There is *nothing* stopping you testing Alan Burns' claims for yourself. In fact, that's the advice of Jesus in the Sermon on the Mount: Seek and you will find. However, that's where you guys have a problem. Your philosophy calls that a 'confirmation bias', so once again, you find yourself in the impossible position of asking for evidence of something, whilst using a methodology that makes a predictive claim about the origin of that evidence.
You are without excuse because all of the arguments you use here against religious belief fall down flat when used on your arguments against religious belief.
- Your worldview assumes the truth of it's position.
- Your worldview is not falsifiable
- Your worldview requires faith (something that is wrong when people with a religious belief do it) as it is unprovable.
It's why you guys have a whole philosophy set up (Negative Proof Fallacy, etc) which means that you never have to account for your own position. If you could defend it, you would and if shown to be true would disprove all religious belief claims.
I would go as far as to say that your position is a whole lot worse than those of religious belief. Taking the main monotheistic religions: For Christianity, the falsification test is whether or not Jesus Christ rise from the dead.
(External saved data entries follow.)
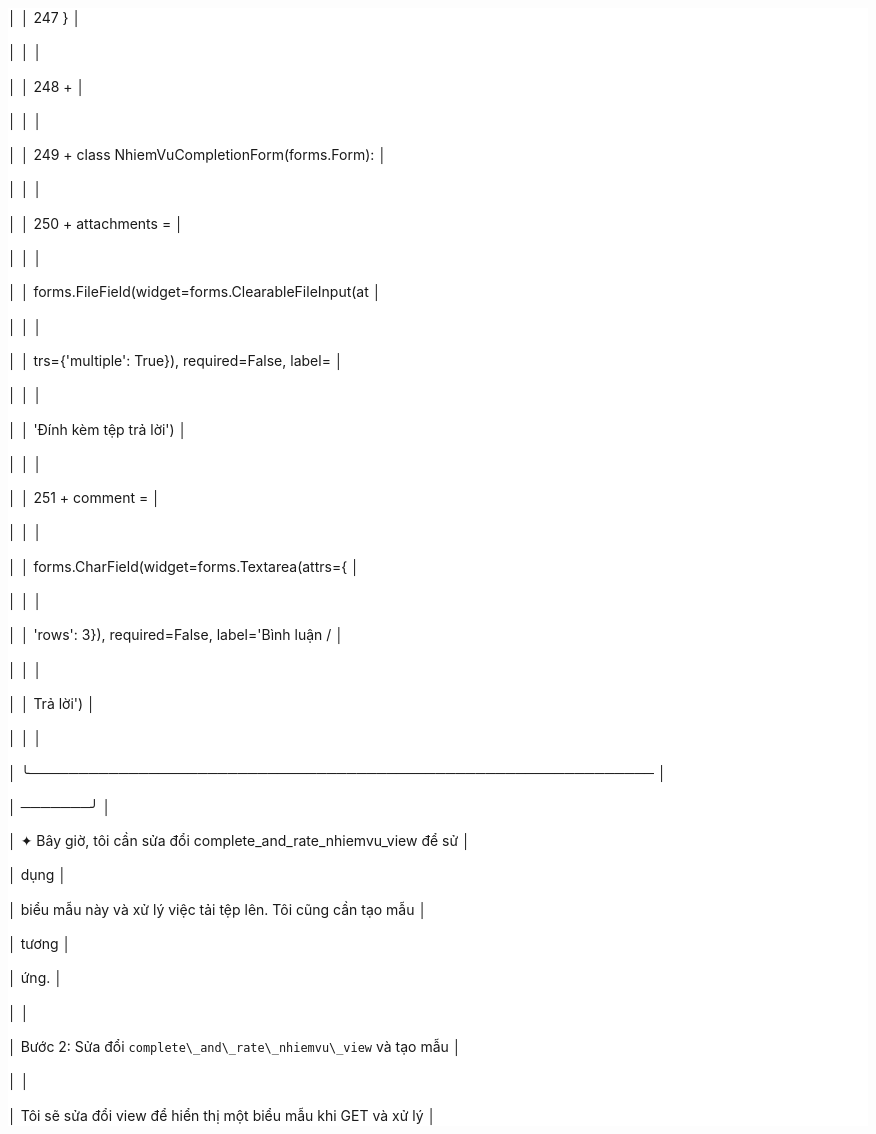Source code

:│     │    247           }                                             │

│           │                                                          │

│     │    248 +                                                       │

│           │                                                          │

│     │    249 + class NhiemVuCompletionForm(forms.Form):              │

│           │                                                          │

│     │    250 +     attachments =                                     │

│           │                                                          │

│     │        forms.FileField(widget=forms.ClearableFileInput(at      │

│           │                                                          │

│     │        trs={'multiple': True}), required=False, label=         │

│           │                                                          │

│     │        'Đính kèm tệp trả lời')                                 │

│           │                                                          │

│     │    251 +     comment =                                         │

│           │                                                          │

│     │        forms.CharField(widget=forms.Textarea(attrs={           │

│           │                                                          │

│     │        'rows': 3}), required=False, label='Bình luận /         │

│           │                                                          │

│     │        Trả lời')                                               │

│           │                                                          │

│     ╰─────────────────────────────────────────────────────────────── │

│    ───────╯                                                          │

│    ✦ Bây giờ, tôi cần sửa đổi complete\_and\_rate\_nhiemvu\_view để sử   │

│    dụng                                                              │

│      biểu mẫu này và xử lý việc tải tệp lên. Tôi cũng cần tạo mẫu    │

│    tương                                                             │

│      ứng.                                                            │

│                                                                      │

│      Bước 2: Sửa đổi `complete\_and\_rate\_nhiemvu\_view` và tạo mẫu     │

│                                                                      │

│      Tôi sẽ sửa đổi view để hiển thị một biểu mẫu khi GET và xử lý   │
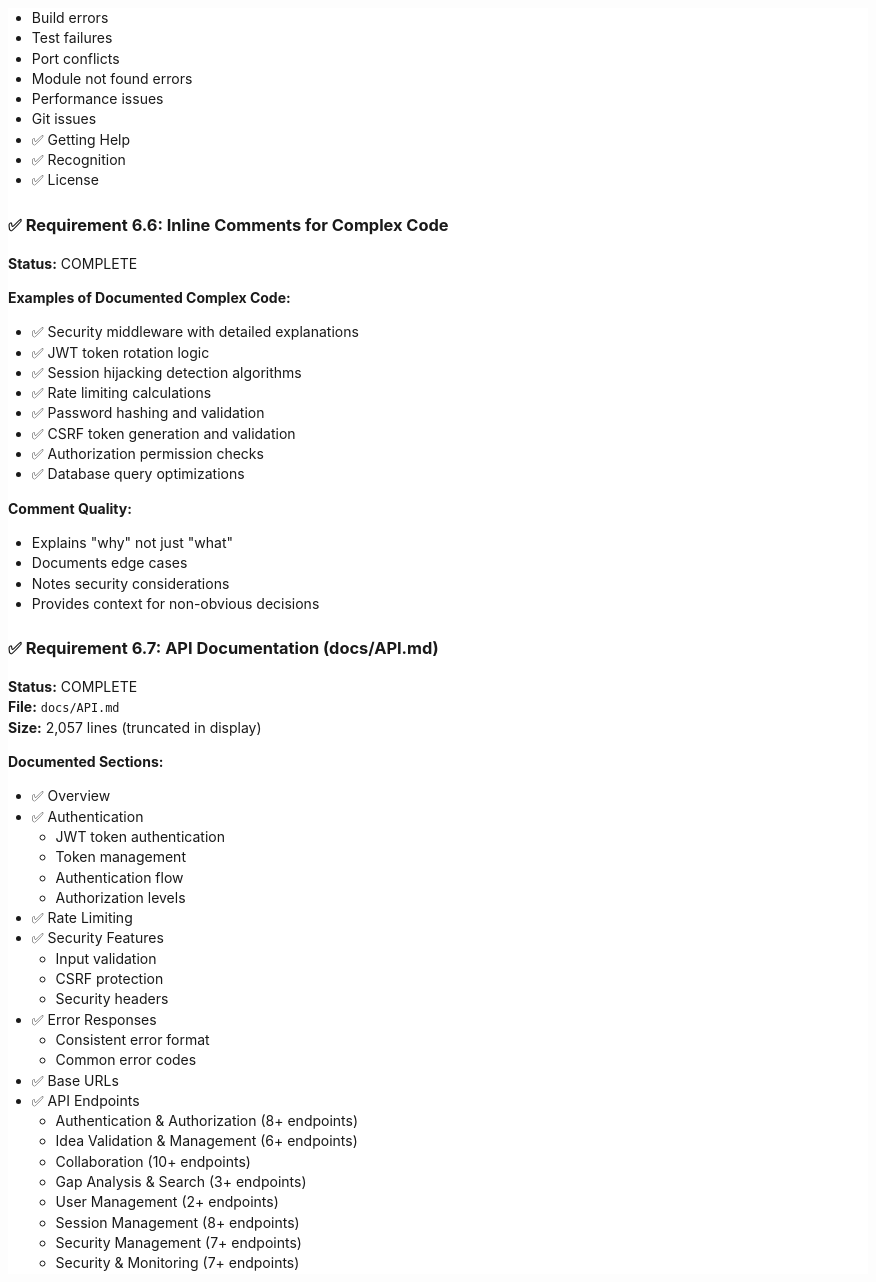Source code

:   - Build errors
  - Test failures
  - Port conflicts
  - Module not found errors
  - Performance issues
  - Git issues
- ✅ Getting Help
- ✅ Recognition
- ✅ License

### ✅ Requirement 6.6: Inline Comments for Complex Code

**Status:** COMPLETE

**Examples of Documented Complex Code:**
- ✅ Security middleware with detailed explanations
- ✅ JWT token rotation logic
- ✅ Session hijacking detection algorithms
- ✅ Rate limiting calculations
- ✅ Password hashing and validation
- ✅ CSRF token generation and validation
- ✅ Authorization permission checks
- ✅ Database query optimizations

**Comment Quality:**
- Explains "why" not just "what"
- Documents edge cases
- Notes security considerations
- Provides context for non-obvious decisions

### ✅ Requirement 6.7: API Documentation (docs/API.md)

**Status:** COMPLETE  
**File:** `docs/API.md`  
**Size:** 2,057 lines (truncated in display)

**Documented Sections:**
- ✅ Overview
- ✅ Authentication
  - JWT token authentication
  - Token management
  - Authentication flow
  - Authorization levels
- ✅ Rate Limiting
- ✅ Security Features
  - Input validation
  - CSRF protection
  - Security headers
- ✅ Error Responses
  - Consistent error format
  - Common error codes
- ✅ Base URLs
- ✅ API Endpoints
  - Authentication & Authorization (8+ endpoints)
  - Idea Validation & Management (6+ endpoints)
  - Collaboration (10+ endpoints)
  - Gap Analysis & Search (3+ endpoints)
  - User Management (2+ endpoints)
  - Session Management (8+ endpoints)
  - Security Management (7+ endpoints)
  - Security & Monitoring (7+ endpoints)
For Islam, there is only one God (Allah) and that Muhammad is the messenger of God (I'll stand to be corrected by Gabriella on that one). For Judaism, the Messiah is still to come.
You justify the double standards by trying to claim that belief v non-belief is not a 50-50 scenario (same as Dawkins tried in 'The God Delusion'). Again, all that illustrates is the double-standards, hence why positive claims from religious believers always have to be backed up, but positive claims by those arguing against religious belief (e.g. God does not exist, Jesus didn't rise from the dead, etc), do not appear to require justification.